Organic and natural products maker Hain Celestial Group Inc. has settled charges brought by the U.S. Securities and Exchange Commission over its revenue recognition practices, which had led to several quarters of delayed financial reports.
Hain violated books and records as well as accounting controls provisions of federal securities laws, the SEC said. The company had internal control failures and poor documentation because its end-of-quarter sales-incentives practices “were designed to help the company meet its internal sales targets,” the agency said in a press release Tuesday.
The SEC ordered Hain to cease and desist from further violations. Hain consented to the SEC’s order without admitting or denying the findings.
The SEC didn’t impose a monetary penalty on Hain, citing the company’s “extensive cooperation” with the investigation.
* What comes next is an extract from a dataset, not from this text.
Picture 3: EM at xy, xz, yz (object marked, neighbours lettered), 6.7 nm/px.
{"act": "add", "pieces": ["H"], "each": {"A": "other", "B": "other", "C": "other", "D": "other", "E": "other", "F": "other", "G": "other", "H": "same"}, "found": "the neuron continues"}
Hain had self-reported the situation and made “significant changes” voluntarily, including hiring compliance staff and implementing changes to its revenue-recognition practices, the SEC said.
Representatives for Hain, whose brands including Celestial Seasonings tea, Earth’s Best baby food, Terra chips and Spectrum oils, didn’t immediately respond to requests for comment.
At the end of fiscal quarters, during a period spanning 2014 and 2016, Hain’s sales personnel offered incentives to its two largest distributors to purchase of inventory so that Hain would meet its sales targets, according to the SEC.
The incentives included the right to return products that spoiled or expired before they were sold to retailers, as well as cash incentives of up to $500,000, discounts and extended payment terms, the SEC said. Hain’s finance department wasn’t aware of the quarterly incentive practices until May 2016, the SEC said.
The SEC didn’t name the distributors in its release or the order, referring to them only as “Distributors 1 and 2.” About 30% of Hain’s net sales for its U.S. business segment from fiscal 2014 to fiscal 2016 were derived from the two distributors, the SEC order said.
According to Hain’s annual filings, distributor United Natural Foods Inc. as well as Walmart Inc. and its affiliates, Sam’s Club and ASDA, each account for more than 10% of sales.
“We were cleared of any implication in this matter,” an UNFI spokesman said in an email Tuesday.
In February 2017, Hain disclosed that it was being investigated by the SEC into whether revenue from certain U.S. distributors was recorded in the correct period. Hain had been recognizing revenue when products were shipped to distributors rather than when the products were sold through its distributors to customers.
The Lake Success, N.Y.-based company voluntarily notified the SEC in August 2016 that it was delaying the release of its financial results.
In June 2017, Hain released the delayed financial reports for fiscal 2016, ended June 30, 2016, as well as the financial reports for the quarters that ended Sept. 30, 2016; Dec. 31, 2016; and March 31, 2017.
In October 2018, Hain announced Mark Schiller will replace founder Irwin Simon as chief executive. Mr. Schiller started as Hain’s chief on Nov. 5 and was most recently chief commercial officer for Pinnacle Foods Inc.
Hain shares were up 0.5% on Tuesday to $19.28. The stock is down nearly 55% year to date.